══ Reading passage

We can do better than this, and this crime bill is a very good start.  
Ask Congress simply to give you the tools you need to do your job.
	     
	     The 100,000 new police officers is a five-year goal.  
But I have made it clear to Congress that if they will go ahead and 
pass this bill now, even though it's mid-April, I will cut through 
the bureaucracy and the red tape to make sure that 20,000 of those 
new officers are hired, trained and ready to go to work within the 
first year of this bill.  (Applause.)
	     
	     More police officers on the street, in the 
neighborhoods, relating to the people who live there, properly 
trained and properly deployed, will lower the crime rate.  In Los 
Angeles -- he was too modest to mention this -- but after the 
earthquake, Mayor Riordan and Chief Williams responded to a 
potentially explosive situation by increasing police presence on the 
street, increasing contact with the community, and there was instead 
of an increase in the crime rate, which was perfectly predictable, a 
dramatic decrease in the crime rate.  The Los Angeles Times said it 
helped keep criminals off the street in record numbers.  The people 
of L.A. rose to the occasion because they saw the police in their 
communities, they knew they were not alone, and they knew it was a 
problem that, together, they could deal with.

════
══ Given entries

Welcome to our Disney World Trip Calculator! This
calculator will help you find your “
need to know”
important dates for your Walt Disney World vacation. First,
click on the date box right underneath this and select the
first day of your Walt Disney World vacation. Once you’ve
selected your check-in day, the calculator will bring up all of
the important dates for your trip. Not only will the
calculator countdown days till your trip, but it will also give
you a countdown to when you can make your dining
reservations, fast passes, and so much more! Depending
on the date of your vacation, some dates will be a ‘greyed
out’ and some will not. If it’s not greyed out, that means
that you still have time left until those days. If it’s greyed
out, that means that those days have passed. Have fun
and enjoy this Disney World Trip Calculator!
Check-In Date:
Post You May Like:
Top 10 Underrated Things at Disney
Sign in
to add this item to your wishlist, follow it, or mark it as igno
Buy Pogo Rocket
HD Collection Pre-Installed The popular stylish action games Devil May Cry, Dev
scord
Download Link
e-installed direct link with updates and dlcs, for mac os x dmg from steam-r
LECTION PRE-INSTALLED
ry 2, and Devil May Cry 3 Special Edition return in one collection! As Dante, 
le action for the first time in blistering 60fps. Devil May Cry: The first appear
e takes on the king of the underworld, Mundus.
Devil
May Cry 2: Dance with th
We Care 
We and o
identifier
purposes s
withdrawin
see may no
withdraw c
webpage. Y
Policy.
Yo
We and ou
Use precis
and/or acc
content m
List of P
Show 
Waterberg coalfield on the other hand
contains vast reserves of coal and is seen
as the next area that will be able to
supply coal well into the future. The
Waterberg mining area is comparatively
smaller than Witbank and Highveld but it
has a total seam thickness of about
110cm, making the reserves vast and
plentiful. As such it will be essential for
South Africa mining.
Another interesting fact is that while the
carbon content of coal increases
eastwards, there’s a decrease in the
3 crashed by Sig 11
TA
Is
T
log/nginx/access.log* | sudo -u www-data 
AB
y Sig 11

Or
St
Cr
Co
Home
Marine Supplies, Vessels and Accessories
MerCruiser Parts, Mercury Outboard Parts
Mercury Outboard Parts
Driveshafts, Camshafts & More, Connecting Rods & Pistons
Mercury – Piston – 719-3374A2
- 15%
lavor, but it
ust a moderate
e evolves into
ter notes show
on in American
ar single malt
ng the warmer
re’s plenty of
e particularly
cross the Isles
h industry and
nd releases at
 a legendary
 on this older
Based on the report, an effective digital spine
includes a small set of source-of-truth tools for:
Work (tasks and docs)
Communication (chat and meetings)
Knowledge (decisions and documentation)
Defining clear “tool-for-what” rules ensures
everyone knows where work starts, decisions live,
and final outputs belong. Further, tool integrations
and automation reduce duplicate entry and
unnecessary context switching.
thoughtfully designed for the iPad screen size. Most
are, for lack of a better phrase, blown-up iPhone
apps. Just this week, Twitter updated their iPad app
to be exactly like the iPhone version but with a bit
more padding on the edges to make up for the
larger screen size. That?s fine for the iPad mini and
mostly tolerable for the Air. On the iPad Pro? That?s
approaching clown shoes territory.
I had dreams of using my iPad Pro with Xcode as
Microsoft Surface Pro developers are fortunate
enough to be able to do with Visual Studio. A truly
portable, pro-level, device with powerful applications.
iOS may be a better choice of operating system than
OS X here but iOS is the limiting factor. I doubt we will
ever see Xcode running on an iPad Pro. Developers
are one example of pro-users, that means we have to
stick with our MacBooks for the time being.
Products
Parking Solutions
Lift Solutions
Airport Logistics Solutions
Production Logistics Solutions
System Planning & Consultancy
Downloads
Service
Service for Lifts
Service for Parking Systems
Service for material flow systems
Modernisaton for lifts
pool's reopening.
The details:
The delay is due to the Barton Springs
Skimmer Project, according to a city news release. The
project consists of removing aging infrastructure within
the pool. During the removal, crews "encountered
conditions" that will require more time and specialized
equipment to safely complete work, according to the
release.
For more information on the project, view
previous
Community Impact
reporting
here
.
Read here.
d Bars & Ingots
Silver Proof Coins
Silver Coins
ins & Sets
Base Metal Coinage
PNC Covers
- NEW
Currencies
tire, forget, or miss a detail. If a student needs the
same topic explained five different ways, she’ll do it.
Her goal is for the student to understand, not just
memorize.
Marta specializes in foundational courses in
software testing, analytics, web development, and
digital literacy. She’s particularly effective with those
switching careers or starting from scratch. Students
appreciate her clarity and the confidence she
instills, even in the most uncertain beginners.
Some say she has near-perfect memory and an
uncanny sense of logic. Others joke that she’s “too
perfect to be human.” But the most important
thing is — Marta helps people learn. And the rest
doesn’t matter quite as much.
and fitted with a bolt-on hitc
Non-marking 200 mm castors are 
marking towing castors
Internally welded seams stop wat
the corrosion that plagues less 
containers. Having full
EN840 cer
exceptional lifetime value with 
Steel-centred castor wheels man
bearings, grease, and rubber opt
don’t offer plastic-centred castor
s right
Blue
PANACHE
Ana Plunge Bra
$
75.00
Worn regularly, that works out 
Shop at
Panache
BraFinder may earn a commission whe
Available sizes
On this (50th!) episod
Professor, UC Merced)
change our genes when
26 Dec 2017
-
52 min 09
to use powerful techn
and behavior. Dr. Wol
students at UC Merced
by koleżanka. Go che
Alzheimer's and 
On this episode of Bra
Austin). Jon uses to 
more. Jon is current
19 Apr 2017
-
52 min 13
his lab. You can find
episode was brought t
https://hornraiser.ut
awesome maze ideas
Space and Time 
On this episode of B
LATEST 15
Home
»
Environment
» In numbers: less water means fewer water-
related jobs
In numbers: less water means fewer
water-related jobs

════

* Problem A *
Based on the speech on the crime bill, state whether each statement is true: (i) The 100,000 new police officers is a five-year goal. (ii) After the earthquake, the crime rate in Los Angeles went up. (iii) The speaker says 20,000 of the new officers would be ready to work within the first year of the bill. Answer yes or no for each and quote the deciding words.
* Problem B *
Write out the speech on the crime bill word for word from "More police officers" to "could deal with.".

* Task response A *
(i) Yes: "The 100,000 new police officers is a five-year goal."
(ii) No: "there was instead of an increase in the crime rate, which was perfectly predictable, a dramatic decrease in the crime rate."
(iii) Yes: "20,000 of those new officers are hired, trained and ready to go to work within the first year of this bill."

* Task response B *
More police officers on the street, in the 
neighborhoods, relating to the people who live there, properly 
trained and properly deployed, will lower the crime rate.  In Los 
Angeles -- he was too modest to mention this -- but after the 
earthquake, Mayor Riordan and Chief Williams responded to a 
potentially explosive situation by increasing police presence on the 
street, increasing contact with the community, and there was instead 
of an increase in the crime rate, which was perfectly predictable, a 
dramatic decrease in the crime rate.  The Los Angeles Times said it 
helped keep criminals off the street in record numbers.  The people 
of L.A. rose to the occasion because they saw the police in their 
communities, they knew they were not alone, and they knew it was a 
problem that, together, they could deal with.